3 (6-inch) corn tortillas, cut into 1/4-inch strips
6 tablespoons low-fat sour cream
6 tablespoons minced fresh onion
6 lime wedges
How to Make It
To prepare soup, sort and wash beans; place in a large Dutch oven. Cover with water to 2 inches above beans; bring to a boil, and cook 2 minutes. Remove from heat; cover and let stand 1 hour. Drain.
Cook the bacon in pan over medium heat until crisp. Remove the bacon from pan. Add chopped onion, thyme, garlic, and bay leaves to bacon drippings in pan; sauté for 4 minutes. Add beans, bacon, Chicken Stock, and 3 cups water to pan. Bring to a boil; reduce heat, and simmer 1 1/2 hours, stirring occasionally. Add salt, and simmer for 30 minutes or until beans are tender. Discard bay leaves. Place half of bean mixture in a blender or food processor, and process until smooth.

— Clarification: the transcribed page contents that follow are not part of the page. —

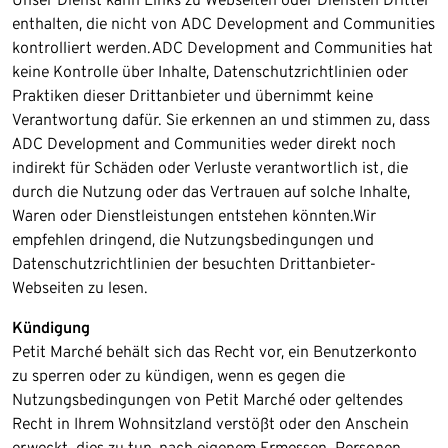
enthalten, die nicht von ADC Development and Communities
kontrolliert werden.​ADC Development and Communities hat
keine Kontrolle über Inhalte, Datenschutzrichtlinien oder
Praktiken dieser Drittanbieter und übernimmt keine
Verantwortung dafür. Sie erkennen an und stimmen zu, dass
ADC Development and Communities weder direkt noch
indirekt für Schäden oder Verluste verantwortlich ist, die
durch die Nutzung oder das Vertrauen auf solche Inhalte,
Waren oder Dienstleistungen entstehen könnten.​Wir
empfehlen dringend, die Nutzungsbedingungen und
Datenschutzrichtlinien der besuchten Drittanbieter-
Webseiten zu lesen.
Kündigung
Petit Marché behält sich das Recht vor, ein Benutzerkonto
zu sperren oder zu kündigen, wenn es gegen die
Nutzungsbedingungen von Petit Marché oder geltendes
Recht in Ihrem Wohnsitzland verstößt oder den Anschein
erweckt, dies zu tun, nach eigenem Ermessen. Personen,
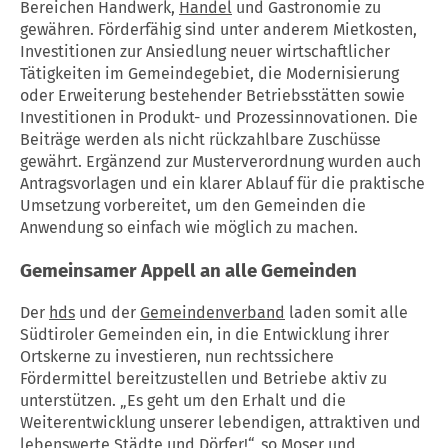
Bereichen Handwerk,
Handel
und Gastronomie zu
gewähren. Förderfähig sind unter anderem Mietkosten,
Investitionen zur Ansiedlung neuer wirtschaftlicher
Tätigkeiten im Gemeindegebiet, die Modernisierung
oder Erweiterung bestehender Betriebsstätten sowie
Investitionen in Produkt- und Prozessinnovationen. Die
Beiträge werden als nicht rückzahlbare Zuschüsse
gewährt. Ergänzend zur Musterverordnung wurden auch
Antragsvorlagen und ein klarer Ablauf für die praktische
Umsetzung vorbereitet, um den Gemeinden die
Anwendung so einfach wie möglich zu machen.
Gemeinsamer Appell an alle Gemeinden
Der
hds
und der
Gemeindenverband
laden somit alle
Südtiroler Gemeinden ein, in die Entwicklung ihrer
Ortskerne zu investieren, nun rechtssichere
Fördermittel bereitzustellen und Betriebe aktiv zu
unterstützen. „Es geht um den Erhalt und die
Weiterentwicklung unserer lebendigen, attraktiven und
lebenswerte Städte und Dörfer!“, so Moser und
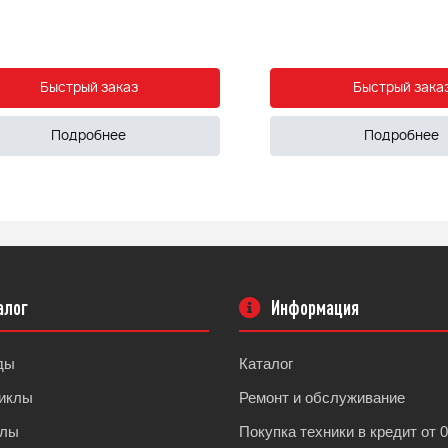
Быстрый заказ
Быстрый зака
Подробнее
Подробнее
алог
Информация
ды
Каталог
иклы
Ремонт и обслуживание
клы
Покупка техники в кредит от 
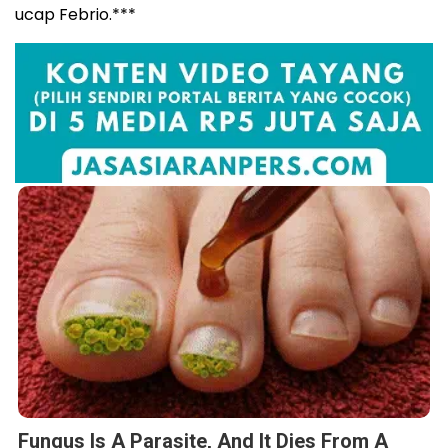
ucap Febrio.***
Fungus Is A Parasite, And It Dies From A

Pour bean puree into a large bowl. Repeat procedure with remaining bean mixture. Add to bowl.
Preheat oven to 350°.
To prepare toppings, place the tortilla strips in a single layer on a jelly-roll pan. Bake at 350° for 12 minutes or until tortilla strips are toasted.
Ladle soup into each of 6 bowls, and top with tortilla strips, sour cream, and minced onion. Serve with lime wedges.